We’ve all heard the refrain that millenials are lazy because they can’t afford to live and that they spend all their money on avocado toast (instead of something useful like diamonds?). The problem isn’t millenials but the world they were born into, crafted by their parents and grandparents. It is up to millenials and subsequent generations to literally clean up the mess. How do we do this though? Step one is admitting that we have a problem, then we can address the core issues causing that problem: unregulated hyper-capitalism. This is what author Malcolm Harris calls for in his newest book, here’s a quote from a recent interview he did with Vox:
I mean, that’s what neoliberalism is, right? We’re all individuals, not members of a class or a community. We’re all economic agents pursuing our self-interest. This is the basis of our whole society right now, and both Republicans and Democrats have signed on to it.
In the book, I talk about an Obama-era education policy that basically seeded this idea that education was all about job preparation. There was no other real justification for it. That puts you on a really dangerous course because that’s all about human capital production, and then you have a system where the schools set out to produce skills in children based on what people who own companies say they want those kids to have, what skills they’ll need from their workers.
So our entire lives are framed around becoming cheaper and more efficient economic instruments for capital. That, taken to an extreme, has pretty corrosive effects on society, particularly young people.
Baby boomers ensured that the economy, the planet, and their children are now all in a worse condition than when the boomers were born. This is common knowledge if you’re not a baby boomer and may come as a shock for those who of you born before 1964. All the talk these past few years of avocado toast and the generational anger towards millennials might just be projection. Regardless, the facts about the boomer’s destructive behaviour is evident and now the global population needs to address it.
How can we explain this calamitous, pathological selfishness at the root of the sustained crisis of Boomer mismanagement? Leaning heavily on the fifth edition of The Diagnostic and Statistical Manual of Mental Disorders (DSM-5), Gibney insists that Boomers, as a whole, are self-evident sociopaths “characterized by self-interested actions unburdened by conscience and unresponsive to consequence, mostly arising from non-genetic, contextual causes.” Boomers have repeatedly put the gratification of their own immediate, generationally specific desires above consideration for the long-term consequences doing so would have for them, the country, and their children. Their manifest sociopathy distinguishes them as a singularly antisocial group, devoid of the lowest-common-denominator feelings of collective responsibility for maintaining a livable society for all.
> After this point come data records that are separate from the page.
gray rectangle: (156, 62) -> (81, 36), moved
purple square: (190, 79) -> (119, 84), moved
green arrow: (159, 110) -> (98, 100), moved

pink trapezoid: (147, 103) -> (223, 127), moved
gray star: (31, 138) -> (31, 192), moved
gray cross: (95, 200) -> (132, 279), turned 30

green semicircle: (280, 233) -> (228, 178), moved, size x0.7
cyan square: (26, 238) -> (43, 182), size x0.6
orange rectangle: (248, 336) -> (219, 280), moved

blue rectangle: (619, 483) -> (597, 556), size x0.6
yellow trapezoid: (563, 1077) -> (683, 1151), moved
What’s so good about all of this? Well, it means we can finally stop playing the blame game and get on with focusing on what matters. Plus, knowing the problem means we’re on our way to a solution. And in the end, maybe what we’ll experience as a society is a return to thinking of others and not how we exploit them.
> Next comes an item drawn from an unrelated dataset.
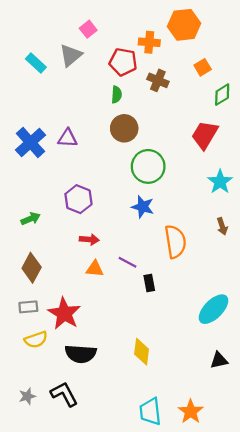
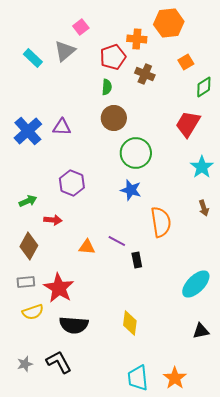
red pentagon: (123, 62) -> (113, 57), turned -30
red arrow: (89, 239) -> (53, 220), moved

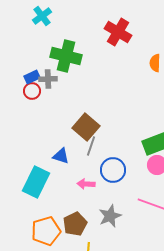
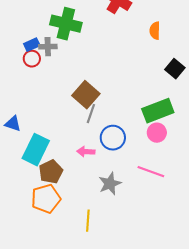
blue triangle: (61, 156) -> (13, 124), moved
brown pentagon: (75, 224) -> (51, 172), moved

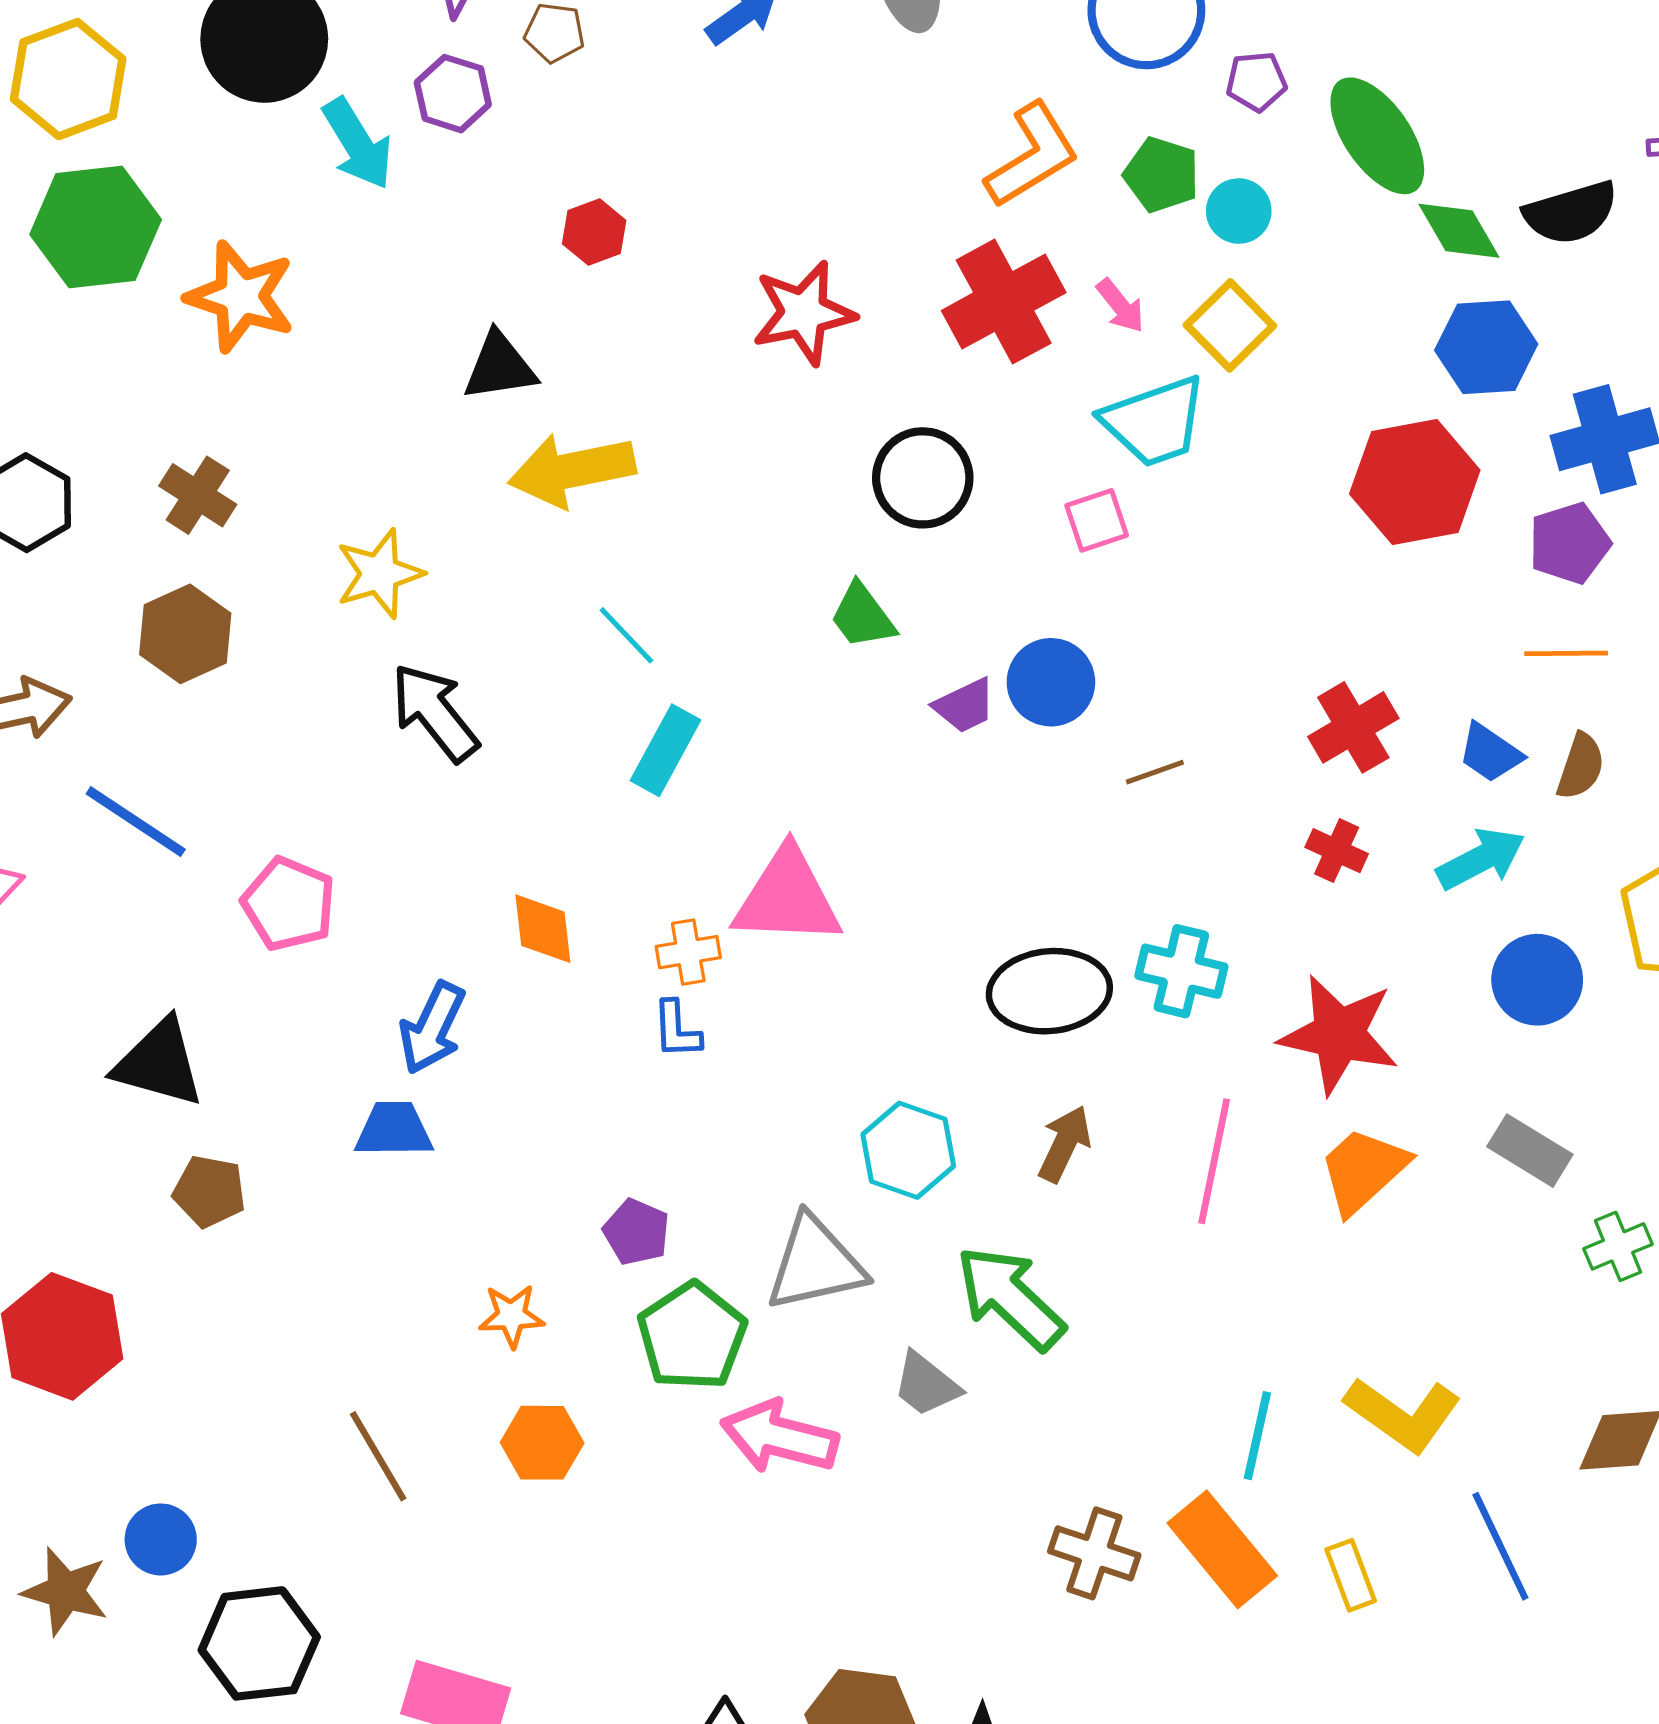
Perhaps then a generation will come to mean something less arbitrary, less focused on a descriptive category superimposed onto one group of people or another, telling them who they are based on what they own and how they earn a paycheck. Perhaps then to be part of a “generation” will mean just that—to feel a collective, affirmative duty to cultivate the as-yet-unwritten force of possibility to make the world anew that comes with being born, the generative potential to shake loose the grip of what has been on what the people could be.
For the first time in a very long time an entire generation will be worse of than their parents. The wheels are in motion for that truth to be a set reality that requires drastic change that society likely can’t handle. Still, millennials are going to try to make the world better than they found it in the hopes that the next generation will be OK.
Over at HuffPo they have a great article that outlines how we find ourselves in this position and what we can do about.
But they’re right about one thing: We’re going to need government structures that respond to the way we work now. “Portable benefits,” an idea that’s been bouncing around for years, attempts to break down the zero-sum distinction between full-time employees who get government-backed worker protections and independent contractors who get nothing. The way to solve this, when you think about it, is ridiculously simple: Attach benefits to work instead of jobs. The existing proposals vary, but the good ones are based on the same principle: For every hour you work, your boss chips in to a fund that pays out when you get sick, pregnant, old or fired. The fund follows you from job to job, and companies have to contribute to it whether you work there a day, a month or a year.
Small-scale versions of this idea have been offsetting the inherent insecurity of the gig economy since long before we called it that. Some construction workers have an “hour bank” that fills up when they’re working and provides benefits even when they’re between jobs. Hollywood actors and technical staff have health and pension plans that follow them from movie to movie. In both cases, the benefits are negotiated by unions, but they don’t have to be. Since 1962, California has offered “elective coverage” insurance that allows independent contractors to file for payouts if their kids get sick or if they get injured on the job. “The offloading of risks onto workers and families was not a natural occurrence,” says Hacker, the Yale political scientist. “It was a deliberate effort. And we can roll it back the same way.”